Cardiac Catheterization

Cardiac catheterization and angiography are typically reserved for cases requiring additional information for comprehensive assessment. These techniques confirm the diagnosis, provide hemodynamic measurements, and enable accurate evaluation of pulmonary hypertension, calculation of pulmonary vascular resistance, and the measurement of shunt flow. Angiography illustrates the morphology and size of the cardiac chambers, as well as the ventricular-level shunt patterns. It also excludes the presence of other associated anomalies.

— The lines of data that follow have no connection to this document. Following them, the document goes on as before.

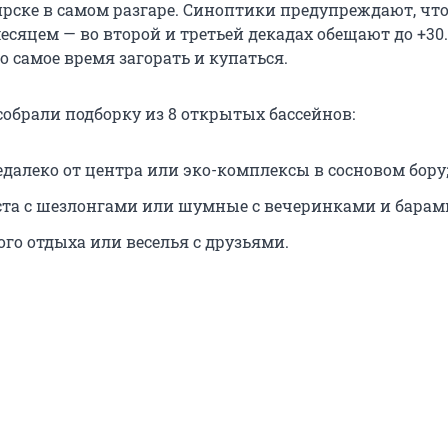
ирске в самом разгаре. Синоптики предупреждают, чт
есяцем — во второй и третьей декадах обещают до +30
то самое время загорать и купаться.
собрали подборку из 8 открытых бассейнов:
едалеко от центра или эко-комплексы в сосновом бору
та с шезлонгами или шумные с вечеринками и барам
ого отдыха или веселья с друзьями.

Figure 3 Left ventriculogram of ventricular septal defect
LV—Left Ventricle; RV—Right Ventricle; Asc Ao—Ascending Aorta; Desc Ao—Descending Aorta.

Treatment

Ventricular septal defect is prone to complications such as respiratory tract infections, congestive heart failure, and infective endocarditis, which require timely diagnosis and treatment. Subarterial and outlet muscular defects rarely close spontaneously and are associated with a risk of aortic valve prolapse and resulting aortic regurgitation, which necessitates early intervention. Surgical treatment is indicated under the following circumstances: moderate to large defects with a pulmonary-to-systemic blood flow ratio greater than 2:1, uncontrollable congestive heart failure, persistent pulmonary arterial pressure exceeding half of systemic pressure, and defects complicated by aortic valve prolapse or regurgitation. Open-heart surgical repair is the first-line approach for patients with associated anomalies or those unsuitable for interventional treatment. For selected cases, particularly membranous and muscular ventricular septal defects, transcatheter or transthoracic interventional closure can be an alternative, provided that the indications are strictly observed.

Prognosis

Surgical outcomes for ventricular septal defects are well-established, with extremely low operative mortality rates. Spontaneous closure occurs in approximately 20%–50% of membranous and muscular ventricular septal defects by the age of five, most commonly within the first year of life. Regular follow-up is recommended to assess the need for intervention.